Reporting status to the Azure VM Agent

Another small change in Version 2.0 is that the DSC Extension no longer reports the ‘warning’ status to the Azure VM Agent. Previous versions would report ‘warning’ if the DSC configuration produced any warnings, but this status is not considered a terminal state and ARM deployments would timeout when it was reported.

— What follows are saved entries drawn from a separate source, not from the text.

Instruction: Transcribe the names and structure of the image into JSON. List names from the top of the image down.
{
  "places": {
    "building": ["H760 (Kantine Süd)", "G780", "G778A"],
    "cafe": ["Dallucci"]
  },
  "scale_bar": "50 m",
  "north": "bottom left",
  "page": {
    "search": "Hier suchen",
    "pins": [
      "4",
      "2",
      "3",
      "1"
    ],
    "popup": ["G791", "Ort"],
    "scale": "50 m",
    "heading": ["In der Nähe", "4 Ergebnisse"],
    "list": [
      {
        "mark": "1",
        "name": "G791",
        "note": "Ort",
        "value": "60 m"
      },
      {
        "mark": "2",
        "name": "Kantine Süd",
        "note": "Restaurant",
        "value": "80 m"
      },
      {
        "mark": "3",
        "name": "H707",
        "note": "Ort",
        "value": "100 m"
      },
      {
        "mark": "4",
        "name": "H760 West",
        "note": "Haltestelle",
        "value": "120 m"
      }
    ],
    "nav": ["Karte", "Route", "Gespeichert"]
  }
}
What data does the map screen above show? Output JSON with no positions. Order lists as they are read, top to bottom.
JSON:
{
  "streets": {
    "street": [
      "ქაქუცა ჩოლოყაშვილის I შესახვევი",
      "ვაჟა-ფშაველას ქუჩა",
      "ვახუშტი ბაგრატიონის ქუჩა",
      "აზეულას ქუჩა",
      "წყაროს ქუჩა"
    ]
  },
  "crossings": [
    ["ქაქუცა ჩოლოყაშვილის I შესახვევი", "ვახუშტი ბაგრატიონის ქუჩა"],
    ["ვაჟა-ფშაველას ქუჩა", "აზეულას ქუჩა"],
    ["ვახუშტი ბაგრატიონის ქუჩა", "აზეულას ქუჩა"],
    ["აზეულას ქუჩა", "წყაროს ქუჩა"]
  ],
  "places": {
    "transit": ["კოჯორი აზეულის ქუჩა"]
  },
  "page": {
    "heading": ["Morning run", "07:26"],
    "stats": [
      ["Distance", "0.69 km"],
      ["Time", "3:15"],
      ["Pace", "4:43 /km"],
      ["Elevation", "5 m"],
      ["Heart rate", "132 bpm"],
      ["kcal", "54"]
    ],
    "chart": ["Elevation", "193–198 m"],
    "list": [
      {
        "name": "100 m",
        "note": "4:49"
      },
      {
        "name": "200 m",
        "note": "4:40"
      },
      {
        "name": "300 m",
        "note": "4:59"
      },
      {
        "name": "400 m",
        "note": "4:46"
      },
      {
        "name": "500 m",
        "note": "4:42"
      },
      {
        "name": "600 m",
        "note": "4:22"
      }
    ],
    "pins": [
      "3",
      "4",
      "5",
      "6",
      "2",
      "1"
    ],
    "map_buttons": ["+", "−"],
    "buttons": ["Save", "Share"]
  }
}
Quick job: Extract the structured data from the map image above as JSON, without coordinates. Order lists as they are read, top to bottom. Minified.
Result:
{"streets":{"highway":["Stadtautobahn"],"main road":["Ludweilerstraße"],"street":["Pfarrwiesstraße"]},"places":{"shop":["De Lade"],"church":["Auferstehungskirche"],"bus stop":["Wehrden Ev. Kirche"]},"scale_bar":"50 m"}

The status can be queried with Get-AzureVMDscExtensionStatus:

                                                                                                                   
PS> Get-AzureVMDscExtensionStatus na-2008r2-0                                                                           
                                                                                                                       
ServiceName         : na-2008r2-0                                                                                       
Name                : NA-2008R2-0                                                                                       
Status              : Success                                                                                           
StatusCode          : 1                                                                                                 
Timestamp           : 6/16/2015 3:59:31 PM                                                                              
StatusMessage       : DSC configuration was applied successfully.                                                       
DscConfigurationLog : {Perform operation 'Invoke CimMethod' with following parameters, ''methodName' =                  
                      SendConfigurationApply,'className' = MSFT_DSCLocalConfigurationManager,'namespaceName' =          
                      root/Microsoft/Windows/DesiredStateConfiguration'., An LCM method call arrived from computer      
                      NA-2008R2-0 with user sid S-1-5-18., [NA-2008R2-0]: LCM:  [ Start  Set      ], [NA-2008R2-0]:     
                      LCM:  [ Start  Resource ]  [[Script]dummyscript]...}                                              
                                                                                                                        
PS>                                                                                                                     

Starting in Version 2.0, the only possible statuses are ‘transitioning’, ‘error’ and ‘success’ (‘transitioning’ indicates that the extension is still executing the configuration).

Warnings are still reported within the ‘DscConfigurationLog’ property in the output of Get-AzureVMDscExtensionStatus.